• **WHAT YOU WILL DO**
Retype the records below word for word, from the very first line up to and including the line with "雹害車の修理にはどのくらいの期間がかかりますか？".

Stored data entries
◆ ◆ ◆ ◆ ◆ ◆ ◆
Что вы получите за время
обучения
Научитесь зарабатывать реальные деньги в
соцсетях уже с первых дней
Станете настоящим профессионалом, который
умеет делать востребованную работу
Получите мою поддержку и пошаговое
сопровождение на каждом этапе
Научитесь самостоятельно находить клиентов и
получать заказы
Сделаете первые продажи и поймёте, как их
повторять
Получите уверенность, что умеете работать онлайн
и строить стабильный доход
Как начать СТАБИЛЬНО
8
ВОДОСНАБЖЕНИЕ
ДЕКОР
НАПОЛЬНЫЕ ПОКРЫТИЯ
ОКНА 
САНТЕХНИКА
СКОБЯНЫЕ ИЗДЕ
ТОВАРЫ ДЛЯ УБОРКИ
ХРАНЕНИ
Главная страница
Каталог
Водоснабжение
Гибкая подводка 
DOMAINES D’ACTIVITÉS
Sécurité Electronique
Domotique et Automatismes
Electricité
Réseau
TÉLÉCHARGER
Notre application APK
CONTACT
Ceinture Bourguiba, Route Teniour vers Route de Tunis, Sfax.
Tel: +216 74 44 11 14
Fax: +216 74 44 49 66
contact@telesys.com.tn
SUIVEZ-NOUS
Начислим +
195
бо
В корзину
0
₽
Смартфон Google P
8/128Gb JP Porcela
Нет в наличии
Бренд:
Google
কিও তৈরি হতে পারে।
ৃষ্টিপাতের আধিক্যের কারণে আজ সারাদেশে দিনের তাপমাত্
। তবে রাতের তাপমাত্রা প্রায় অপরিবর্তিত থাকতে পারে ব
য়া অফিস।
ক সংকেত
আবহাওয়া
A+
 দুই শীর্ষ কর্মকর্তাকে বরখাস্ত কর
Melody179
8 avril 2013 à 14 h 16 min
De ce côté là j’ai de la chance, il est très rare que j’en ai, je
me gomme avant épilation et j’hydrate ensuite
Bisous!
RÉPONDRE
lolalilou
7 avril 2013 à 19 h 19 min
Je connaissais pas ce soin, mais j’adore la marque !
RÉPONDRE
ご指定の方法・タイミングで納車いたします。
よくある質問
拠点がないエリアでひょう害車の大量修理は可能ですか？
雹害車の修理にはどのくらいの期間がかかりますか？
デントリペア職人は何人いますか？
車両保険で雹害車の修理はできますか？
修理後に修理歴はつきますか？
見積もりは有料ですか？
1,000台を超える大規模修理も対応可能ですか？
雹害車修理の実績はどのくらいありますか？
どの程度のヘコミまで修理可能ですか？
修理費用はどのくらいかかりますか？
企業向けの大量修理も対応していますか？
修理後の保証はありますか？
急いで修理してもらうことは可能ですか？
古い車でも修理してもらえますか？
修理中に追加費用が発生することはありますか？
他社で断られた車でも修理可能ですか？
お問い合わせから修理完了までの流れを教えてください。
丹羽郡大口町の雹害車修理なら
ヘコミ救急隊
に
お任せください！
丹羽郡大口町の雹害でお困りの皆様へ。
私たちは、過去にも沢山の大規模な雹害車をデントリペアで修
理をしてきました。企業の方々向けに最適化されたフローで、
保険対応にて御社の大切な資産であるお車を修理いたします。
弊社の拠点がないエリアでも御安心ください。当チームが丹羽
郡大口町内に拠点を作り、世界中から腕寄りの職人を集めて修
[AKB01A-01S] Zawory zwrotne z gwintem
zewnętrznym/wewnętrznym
◆ ◆ ◆ ◆ ◆ ◆ ◆
• **ANSWER TO THIS TASK**
Что вы получите за время
обучения
Научитесь зарабатывать реальные деньги в
соцсетях уже с первых дней
Станете настоящим профессионалом, который
умеет делать востребованную работу
Получите мою поддержку и пошаговое
сопровождение на каждом этапе
Научитесь самостоятельно находить клиентов и
получать заказы
Сделаете первые продажи и поймёте, как их
повторять
Получите уверенность, что умеете работать онлайн
и строить стабильный доход
Как начать СТАБИЛЬНО
8
ВОДОСНАБЖЕНИЕ
ДЕКОР
НАПОЛЬНЫЕ ПОКРЫТИЯ
ОКНА 
САНТЕХНИКА
СКОБЯНЫЕ ИЗДЕ
ТОВАРЫ ДЛЯ УБОРКИ
ХРАНЕНИ
Главная страница
Каталог
Водоснабжение
Гибкая подводка 
DOMAINES D’ACTIVITÉS
Sécurité Electronique
Domotique et Automatismes
Electricité
Réseau
TÉLÉCHARGER
Notre application APK
CONTACT
Ceinture Bourguiba, Route Teniour vers Route de Tunis, Sfax.
Tel: +216 74 44 11 14
Fax: +216 74 44 49 66
contact@telesys.com.tn
SUIVEZ-NOUS
Начислим +
195
бо
В корзину
0
₽
Смартфон Google P
8/128Gb JP Porcela
Нет в наличии
Бренд:
Google
কিও তৈরি হতে পারে।
ৃষ্টিপাতের আধিক্যের কারণে আজ সারাদেশে দিনের তাপমাত্
। তবে রাতের তাপমাত্রা প্রায় অপরিবর্তিত থাকতে পারে ব
য়া অফিস।
ক সংকেত
আবহাওয়া
A+
 দুই শীর্ষ কর্মকর্তাকে বরখাস্ত কর
Melody179
8 avril 2013 à 14 h 16 min
De ce côté là j’ai de la chance, il est très rare que j’en ai, je
me gomme avant épilation et j’hydrate ensuite
Bisous!
RÉPONDRE
lolalilou
7 avril 2013 à 19 h 19 min
Je connaissais pas ce soin, mais j’adore la marque !
RÉPONDRE
ご指定の方法・タイミングで納車いたします。
よくある質問
拠点がないエリアでひょう害車の大量修理は可能ですか？
雹害車の修理にはどのくらいの期間がかかりますか？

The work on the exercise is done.